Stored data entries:
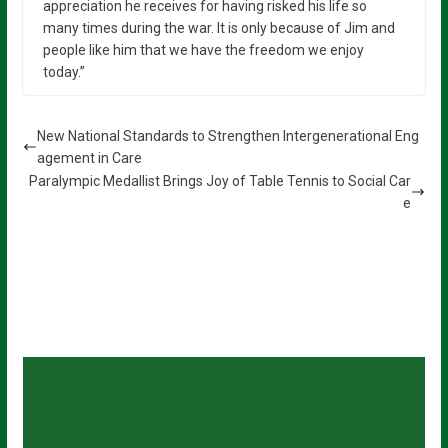
appreciation he receives for having risked his life so
many times during the war. It is only because of Jim and
people like him that we have the freedom we enjoy
today.”
New National Standards to Strengthen Intergenerational Eng
agement in Care
Paralympic Medallist Brings Joy of Table Tennis to Social Car
e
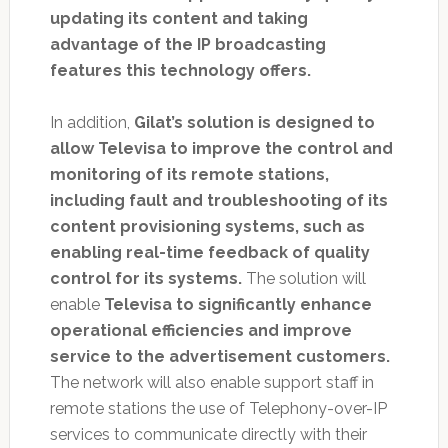
updating its content and taking
advantage of the IP broadcasting
features this technology offers.
In addition,
Gilat’s solution is designed to
allow Televisa to improve the control and
monitoring of its remote stations,
including fault and troubleshooting of its
content provisioning systems, such as
enabling real-time feedback of quality
control for its systems.
The solution will
enable
Televisa to significantly enhance
operational efficiencies and improve
service to the advertisement customers.
The network will also enable support staff in
remote stations the use of Telephony-over-IP
services to communicate directly with their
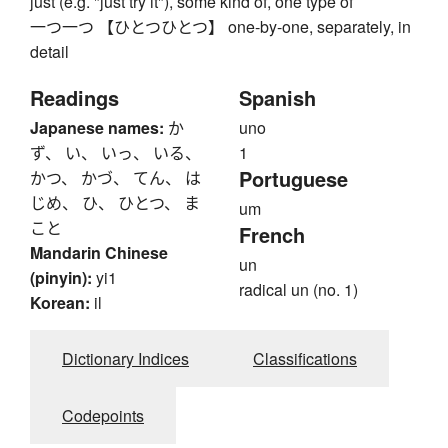
just (e.g. "just try it"), some kind of, one type of
一つ一つ 【ひとつひとつ】 one-by-one, separately, in
detail
Readings
Spanish
Japanese names:
か
uno
ず、 い、 いっ、 いる、
1
Portuguese
かつ、 かづ、 てん、 は
じめ、 ひ、 ひとつ、 ま
um
こと
French
Mandarin Chinese
un
(pinyin):
yi1
radical un (no. 1)
Korean:
il
Dictionary Indices
Classifications
Codepoints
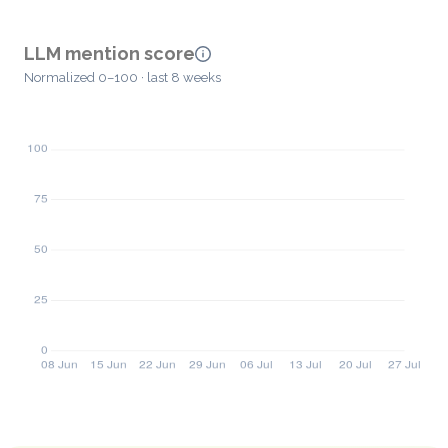
LLM mention score
Normalized 0–100 · last 8 weeks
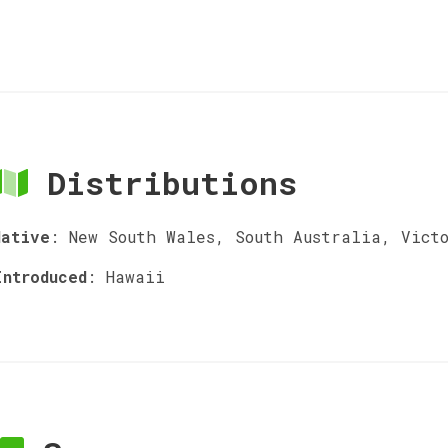
Distributions
Native
:
New South Wales, South Australia, Vict
Introduced
:
Hawaii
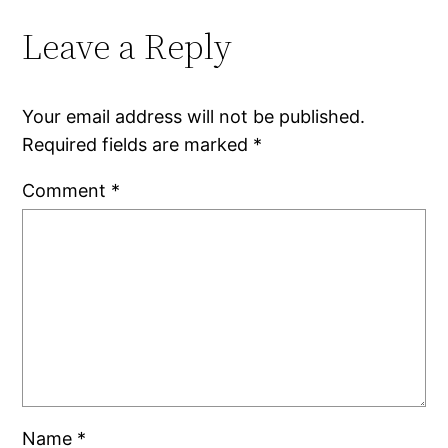
Leave a Reply
Your email address will not be published.
Required fields are marked
*
Comment
*
Name
*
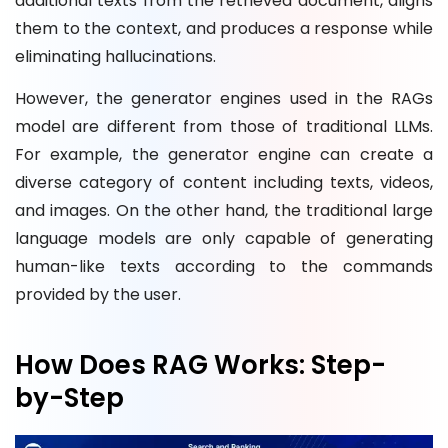
additional texts from the retrieved document, aligns
them to the context, and produces a response while
eliminating hallucinations.
However, the generator engines used in the RAGs
model are different from those of traditional LLMs.
For example, the generator engine can create a
diverse category of content including texts, videos,
and images. On the other hand, the traditional large
language models are only capable of generating
human-like texts according to the commands
provided by the user.
How Does RAG Works: Step-
by-Step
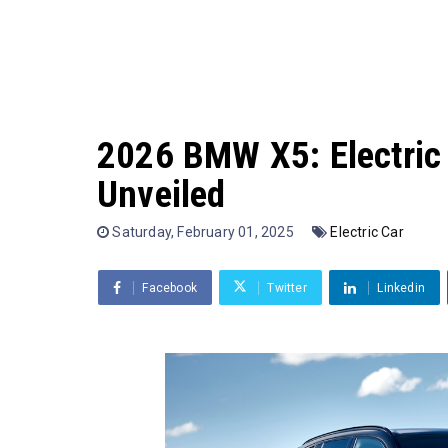
2026 BMW X5: Electric
Unveiled
Saturday, February 01, 2025
Electric Car
Facebook
Twitter
Linkedin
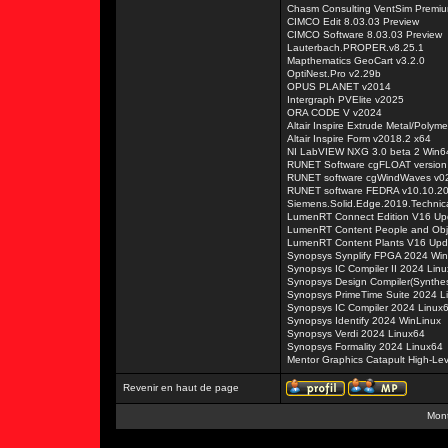
Chasm Consulting VentSim Premiu
CIMCO Edit 8.03.03 Preview
CIMCO Software 8.03.03 Preview
Lauterbach.PROPER.v8.25.1
Mapthematics GeoCart v3.2.0
OptiNest.Pro v2.29b
OPUS PLANET v2014
Intergraph PVElite v2025
ORA CODE V v2024
Altair Inspire Extrude Metal/Polym
Altair Inspire Form v2018.2 x64
NI LabVIEW NXG 3.0 beta 2 Win6
RUNET Software cgFLOAT version
RUNET software cgWindWaves v0
RUNET software FEDRA v10.10.2
Siemens.Solid.Edge.2019.Technica
LumenRT Connect Edition V16 Up
LumenRT Content People and Obj
LumenRT Content Plants V16 Upd
Synopsys Synplify FPGA 2024 Win
Synopsys IC Compiler II 2024 Lin
Synopsys Design Compiler(Synthes
Synopsys PrimeTime Suite 2024 L
Synopsys IC Compiler 2024 Linux
Synopsys Identify 2024 WinLinux
Synopsys Verdi 2024 Linux64
Synopsys Formality 2024 Linux64
Mentor Graphics Catapult High-Le
Revenir en haut de page
Mont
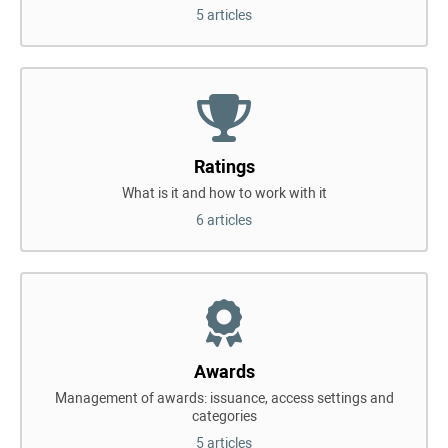
5 articles
Ratings
What is it and how to work with it
6 articles
Awards
Management of awards: issuance, access settings and
categories
5 articles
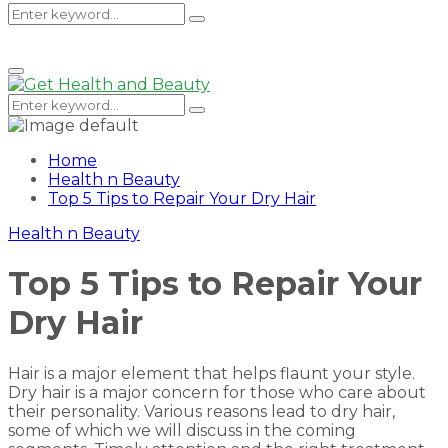
Search
Search
Primary
Menu
for:
Search
Search
for:
Home
Health n Beauty
Top 5 Tips to Repair Your Dry Hair
Health n Beauty
Top 5 Tips to Repair Your
Dry Hair
Hair is a major element that helps flaunt your style.
Dry hair is a major concern for those who care about
their personality. Various reasons lead to dry hair,
some of which we will discuss in the coming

§ Aim of the task:
Please pull out each line of the material that contains the word "only".

§ Completed exercise:
many times during the war. It is only because of Jim and
language models are only capable of generating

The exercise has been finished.